##### Exercise inputs #####

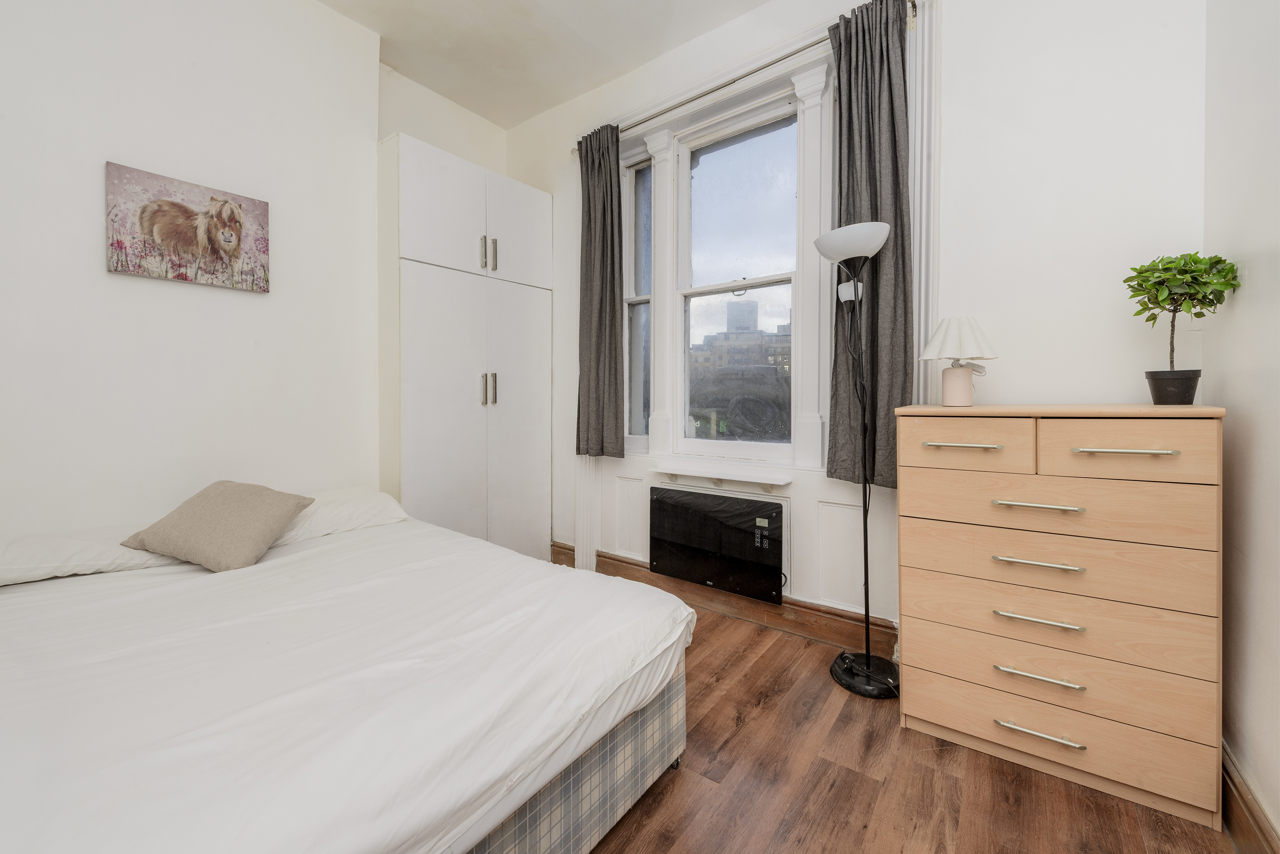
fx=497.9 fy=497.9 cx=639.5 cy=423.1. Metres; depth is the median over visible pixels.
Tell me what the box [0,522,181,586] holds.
pillow
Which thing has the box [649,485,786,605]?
electric heater
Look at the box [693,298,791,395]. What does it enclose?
building
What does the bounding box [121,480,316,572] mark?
throw pillow
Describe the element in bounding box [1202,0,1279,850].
right wall
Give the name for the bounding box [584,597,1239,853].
floor
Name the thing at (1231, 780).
baseboard
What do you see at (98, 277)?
left wall
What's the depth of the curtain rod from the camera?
2.33 m
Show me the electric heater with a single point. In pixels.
(679, 504)
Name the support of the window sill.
attached to the window wall at (812, 18)
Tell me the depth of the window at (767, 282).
2.63 m
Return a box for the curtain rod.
[571,3,919,147]
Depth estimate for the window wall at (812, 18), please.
1.81 m
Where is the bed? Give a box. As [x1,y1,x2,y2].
[0,490,697,853]
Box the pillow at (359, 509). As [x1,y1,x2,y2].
[268,486,409,545]
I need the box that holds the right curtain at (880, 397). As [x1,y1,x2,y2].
[824,0,911,490]
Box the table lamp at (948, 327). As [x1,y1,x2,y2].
[920,316,996,406]
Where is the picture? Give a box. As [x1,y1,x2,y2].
[105,160,271,292]
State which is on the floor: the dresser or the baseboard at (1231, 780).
the dresser
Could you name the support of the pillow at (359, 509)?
on the bed
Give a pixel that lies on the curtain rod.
(760, 68)
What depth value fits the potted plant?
1.41 m
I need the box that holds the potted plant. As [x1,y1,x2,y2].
[1126,252,1240,401]
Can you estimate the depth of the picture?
2.01 m
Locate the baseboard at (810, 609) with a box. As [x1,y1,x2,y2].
[553,544,899,659]
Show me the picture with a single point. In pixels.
(179, 207)
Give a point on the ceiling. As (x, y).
(419, 78)
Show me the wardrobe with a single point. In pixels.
(424, 292)
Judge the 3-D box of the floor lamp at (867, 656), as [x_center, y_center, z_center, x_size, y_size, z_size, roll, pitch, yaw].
[0.863,0.129,1.937,0.320,1.759,0.289,1,1,37]
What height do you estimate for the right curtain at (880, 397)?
1.921 m
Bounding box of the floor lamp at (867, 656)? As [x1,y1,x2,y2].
[811,220,901,698]
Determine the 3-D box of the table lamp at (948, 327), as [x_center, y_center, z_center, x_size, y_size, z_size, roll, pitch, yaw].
[1.108,-0.212,1.742,0.231,0.309,0.230,1,1,37]
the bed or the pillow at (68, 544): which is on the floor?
the bed
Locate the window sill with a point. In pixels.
(745, 479)
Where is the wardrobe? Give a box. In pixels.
[377,136,553,562]
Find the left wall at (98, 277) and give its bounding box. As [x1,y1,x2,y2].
[0,0,389,539]
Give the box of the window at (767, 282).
[674,90,800,462]
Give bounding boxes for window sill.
[654,463,792,492]
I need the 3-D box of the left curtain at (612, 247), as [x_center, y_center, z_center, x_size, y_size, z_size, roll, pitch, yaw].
[-0.245,-0.734,2.882,0.379,1.885,0.111,1,1,37]
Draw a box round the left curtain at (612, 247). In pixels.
[574,124,624,458]
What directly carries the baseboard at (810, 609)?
attached to the window wall at (812, 18)
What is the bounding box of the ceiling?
[314,0,773,128]
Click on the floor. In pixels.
(752, 668)
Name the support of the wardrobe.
on the floor
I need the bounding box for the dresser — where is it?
[895,403,1228,833]
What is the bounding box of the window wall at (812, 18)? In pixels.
[497,0,1207,643]
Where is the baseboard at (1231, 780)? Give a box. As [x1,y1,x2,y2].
[1221,740,1279,853]
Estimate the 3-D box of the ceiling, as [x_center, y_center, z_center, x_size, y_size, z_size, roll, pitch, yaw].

#####

• Work to complete:
Reproduce every record in full. Leave out the images.

• Your response:
fx=497.9 fy=497.9 cx=639.5 cy=423.1. Metres; depth is the median over visible pixels.
Tell me what the box [0,522,181,586] holds.
pillow
Which thing has the box [649,485,786,605]?
electric heater
Look at the box [693,298,791,395]. What does it enclose?
building
What does the bounding box [121,480,316,572] mark?
throw pillow
Describe the element in bounding box [1202,0,1279,850].
right wall
Give the name for the bounding box [584,597,1239,853].
floor
Name the thing at (1231, 780).
baseboard
What do you see at (98, 277)?
left wall
What's the depth of the curtain rod from the camera?
2.33 m
Show me the electric heater with a single point. In pixels.
(679, 504)
Name the support of the window sill.
attached to the window wall at (812, 18)
Tell me the depth of the window at (767, 282).
2.63 m
Return a box for the curtain rod.
[571,3,919,147]
Depth estimate for the window wall at (812, 18), please.
1.81 m
Where is the bed? Give a box. As [x1,y1,x2,y2].
[0,490,697,853]
Box the pillow at (359, 509). As [x1,y1,x2,y2].
[268,486,409,545]
I need the box that holds the right curtain at (880, 397). As [x1,y1,x2,y2].
[824,0,911,490]
Box the table lamp at (948, 327). As [x1,y1,x2,y2].
[920,316,996,406]
Where is the picture? Give a box. As [x1,y1,x2,y2].
[105,160,271,292]
State which is on the floor: the dresser or the baseboard at (1231, 780).
the dresser
Could you name the support of the pillow at (359, 509)?
on the bed
Give a pixel that lies on the curtain rod.
(760, 68)
What depth value fits the potted plant?
1.41 m
I need the box that holds the potted plant. As [x1,y1,x2,y2].
[1126,252,1240,401]
Can you estimate the depth of the picture?
2.01 m
Locate the baseboard at (810, 609) with a box. As [x1,y1,x2,y2].
[553,544,899,659]
Show me the picture with a single point. In pixels.
(179, 207)
Give a point on the ceiling. As (x, y).
(419, 78)
Show me the wardrobe with a single point. In pixels.
(424, 292)
Judge the 3-D box of the floor lamp at (867, 656), as [x_center, y_center, z_center, x_size, y_size, z_size, roll, pitch, yaw].
[0.863,0.129,1.937,0.320,1.759,0.289,1,1,37]
What height do you estimate for the right curtain at (880, 397)?
1.921 m
Bounding box of the floor lamp at (867, 656)? As [x1,y1,x2,y2].
[811,220,901,698]
Determine the 3-D box of the table lamp at (948, 327), as [x_center, y_center, z_center, x_size, y_size, z_size, roll, pitch, yaw].
[1.108,-0.212,1.742,0.231,0.309,0.230,1,1,37]
the bed or the pillow at (68, 544): which is on the floor?
the bed
Locate the window sill with a point. In pixels.
(745, 479)
Where is the wardrobe? Give a box. In pixels.
[377,136,553,562]
Find the left wall at (98, 277) and give its bounding box. As [x1,y1,x2,y2].
[0,0,389,539]
Give the box of the window at (767, 282).
[674,90,800,462]
Give bounding boxes for window sill.
[654,463,792,492]
I need the 3-D box of the left curtain at (612, 247), as [x_center, y_center, z_center, x_size, y_size, z_size, roll, pitch, yaw].
[-0.245,-0.734,2.882,0.379,1.885,0.111,1,1,37]
Draw a box round the left curtain at (612, 247). In pixels.
[574,124,624,458]
What directly carries the baseboard at (810, 609)?
attached to the window wall at (812, 18)
What is the bounding box of the ceiling?
[314,0,773,128]
Click on the floor. In pixels.
(752, 668)
Name the support of the wardrobe.
on the floor
I need the bounding box for the dresser — where is it?
[895,403,1228,833]
What is the bounding box of the window wall at (812, 18)? In pixels.
[497,0,1207,643]
Where is the baseboard at (1231, 780)? Give a box. As [x1,y1,x2,y2].
[1221,740,1279,853]
Estimate the 3-D box of the ceiling, as [x_center, y_center, z_center, x_size, y_size, z_size, roll, pitch, yaw].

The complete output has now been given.